### Выбранный отрывок

И подруга говорит: "И тут мои молитвы резко изменились: "Господи, пожалуйста, только не опухоль мозга. Если эпилепсия, пусть она, только не что-то смертельное". 

Мы просим Бога, чтобы наши колодцы были не очень глубокими, чтобы мы выжили в наших крушениях, чтобы хватило кислорода в реанимациях... 

Инвалидность - это , конечно, испытание для семьи на сплоченность. Но мы его хорошо прошли, кстати. Не могу сказать, что оно что-то нам прям сломало. Оно просто подсветило нам, какие мы.

И там дальше валились на нас новые крушения, и мы и дальше справлялись

Просто не заметили, как, пока проходили эти турбулентности, пока трясло нас, треснуло "мы".

Пока сверху новые проблемы падали, было не до "мы", и не очевидно, что это так трещит. По швам. А это наше "мы" трещало.

Развалилось на "М" и "Ы".

Я осталась с "Ы". Сейчас внутри обжилось это Ыыыыы. Немое такое с вывороченеыми губами. Не знаю, что с ним делать. Оставлю на память про "мы".

Помню, как одна подружка, очень расстроившаяся из-за моего развода, кричала мне: "Что? Что ты будешь теперь делать? Отважно жить в одиночестве?"

А я, кстати, да. Отважно живу. Тут, на самом деле, отвага не особо и нужна. Гораздо больше тут пригождается умение прикручивать полочки и разбираться с засором в раковине.

######
### Данные

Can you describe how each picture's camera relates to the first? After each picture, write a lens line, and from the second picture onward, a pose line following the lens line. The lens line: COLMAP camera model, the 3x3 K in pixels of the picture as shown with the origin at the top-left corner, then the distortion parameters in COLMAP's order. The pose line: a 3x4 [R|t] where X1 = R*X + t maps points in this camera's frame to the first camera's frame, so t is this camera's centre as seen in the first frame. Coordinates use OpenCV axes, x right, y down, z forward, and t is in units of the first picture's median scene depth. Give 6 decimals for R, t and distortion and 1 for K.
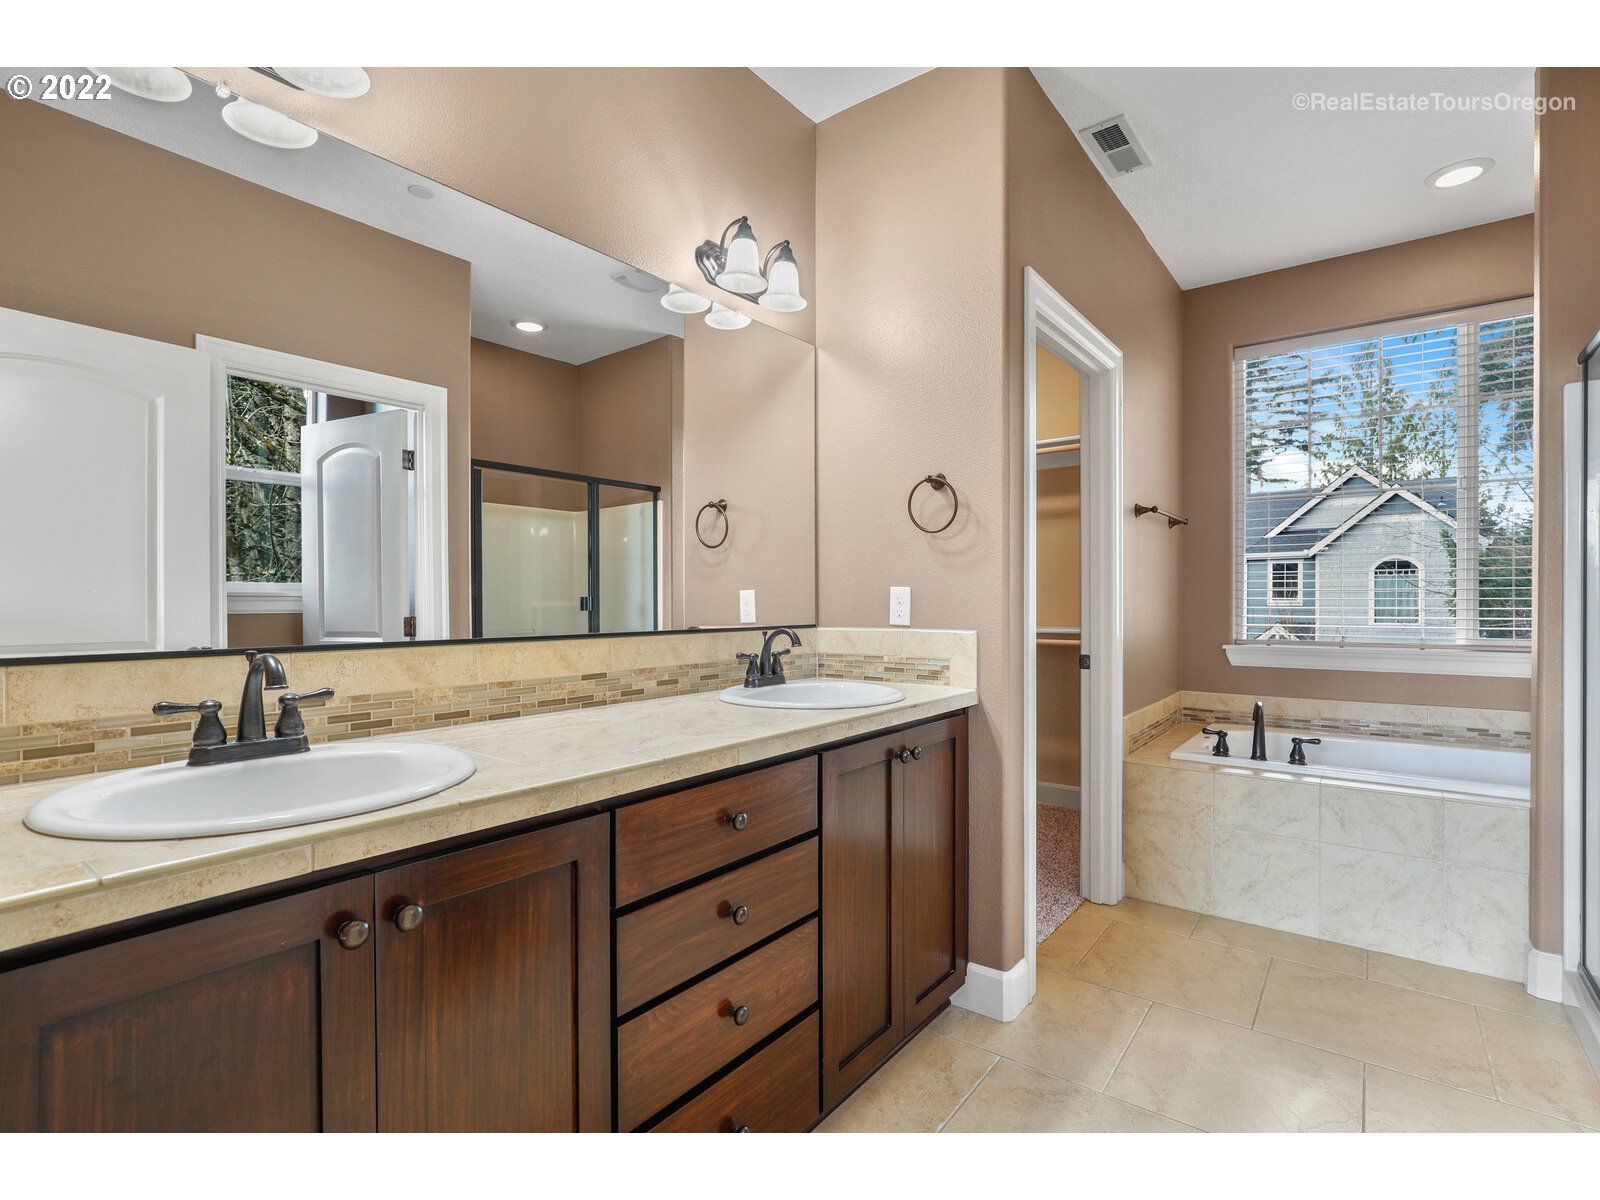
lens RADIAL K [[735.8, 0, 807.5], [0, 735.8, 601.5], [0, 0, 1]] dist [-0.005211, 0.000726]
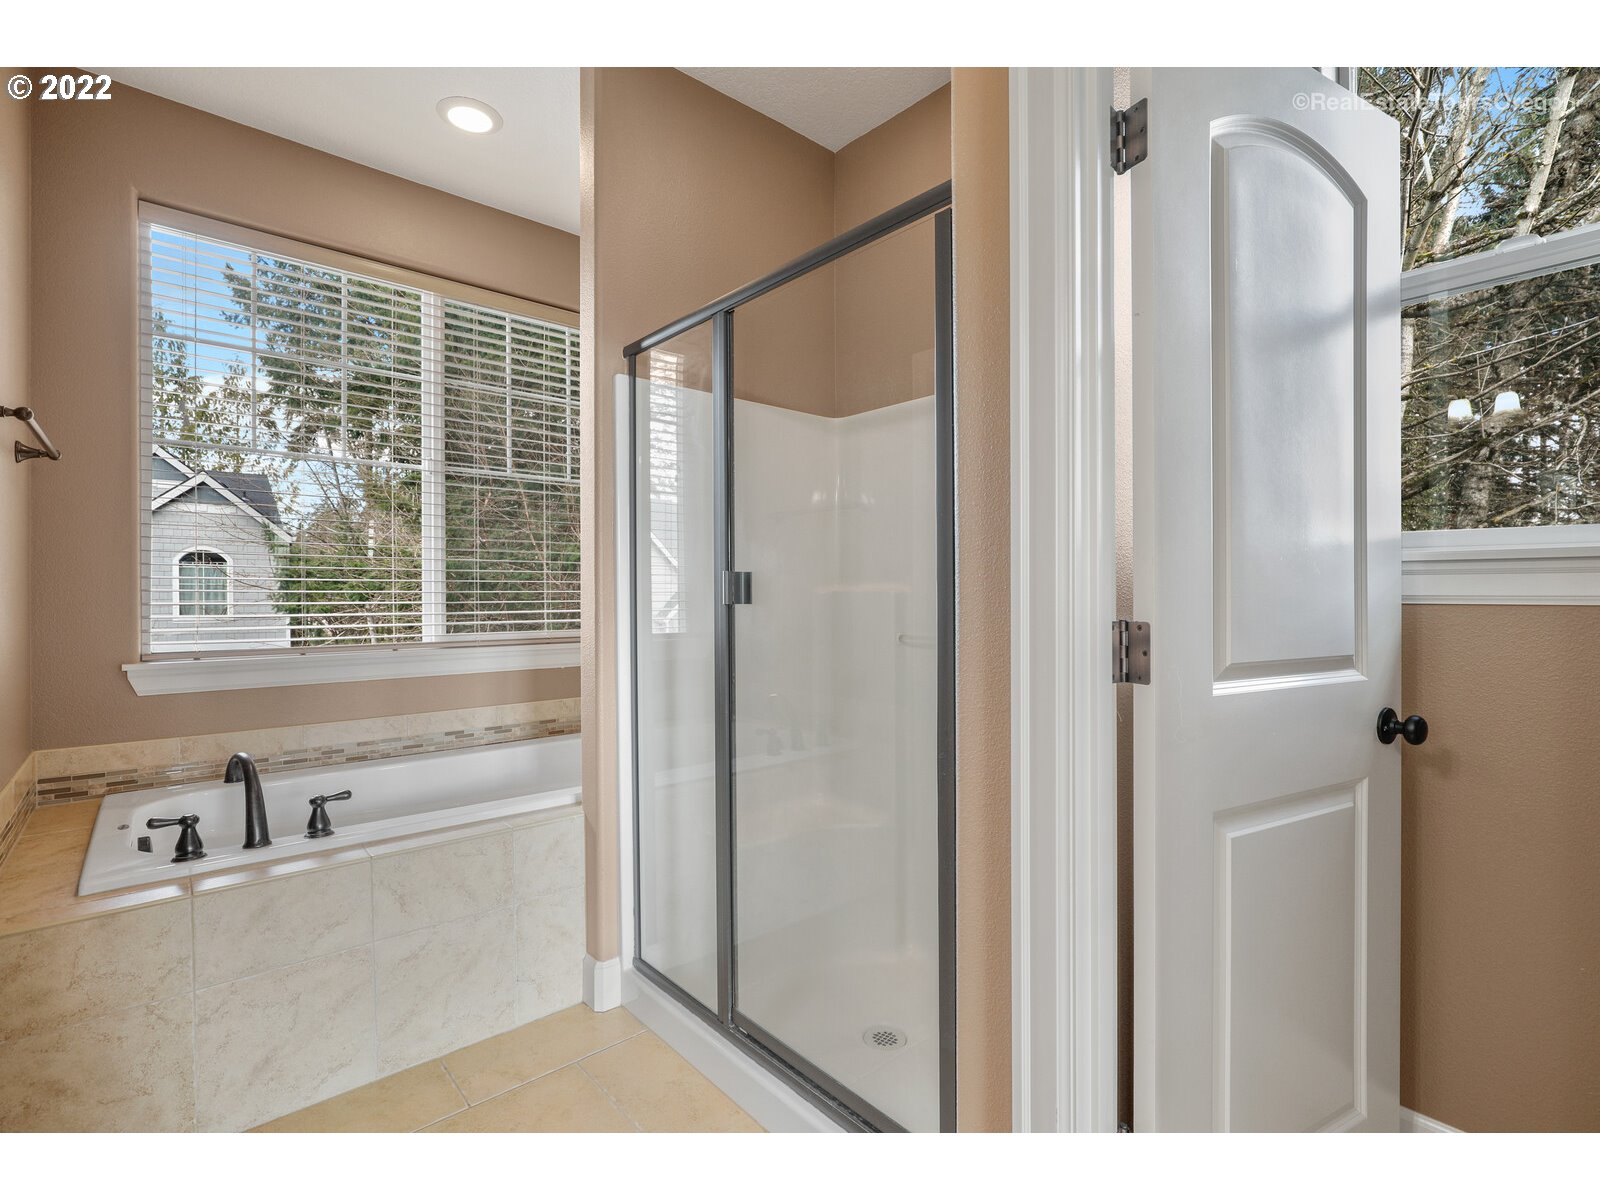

######

Задание 1:
Ответьте по отрывку на три вопроса:
(a) О чём, по словам подруги, она стала молиться?
(b) На что развалилось «мы»?
(c) Какие умения, согласно отрывку, пригождаются гораздо больше отваги?
Задание 2: Перепишите часть отрывка, заменив «полочки» на «карнизы»: начните со слов «Просто не заметили, как, пока» и закончите словами «засором в раковине.».
Задание 3: Изложите суть отрывка в двух предложениях.
Эти данные здесь никак не используются.

Ваше решение 1:
(a) Чтобы это была не опухоль мозга, а если эпилепсия, то пусть она, только не что-то смертельное.
(b) На «М» и «Ы».
(c) Умение прикручивать полочки и разбираться с засором в раковине.

Ваше решение 2:
Просто не заметили, как, пока проходили эти турбулентности, пока трясло нас, треснуло "мы".

Пока сверху новые проблемы падали, было не до "мы", и не очевидно, что это так трещит. По швам. А это наше "мы" трещало.

Развалилось на "М" и "Ы".

Я осталась с "Ы". Сейчас внутри обжилось это Ыыыыы. Немое такое с вывороченеыми губами. Не знаю, что с ним делать. Оставлю на память про "мы".

Помню, как одна подружка, очень расстроившаяся из-за моего развода, кричала мне: "Что? Что ты будешь теперь делать? Отважно жить в одиночестве?"

А я, кстати, да. Отважно живу. Тут, на самом деле, отвага не особо и нужна. Гораздо больше тут пригождается умение прикручивать карнизы и разбираться с засором в раковине.

Ваше решение 3: Инвалидность стала для семьи испытанием на сплоченность, которое она хорошо прошла, справляясь и с дальнейшими крушениями. Но за это время незаметно треснуло и распалось их «мы», и после развода героиня живет одна, причем отвага ей почти не нужна, а гораздо нужнее умение прикручивать полочки и разбираться с засором в раковине.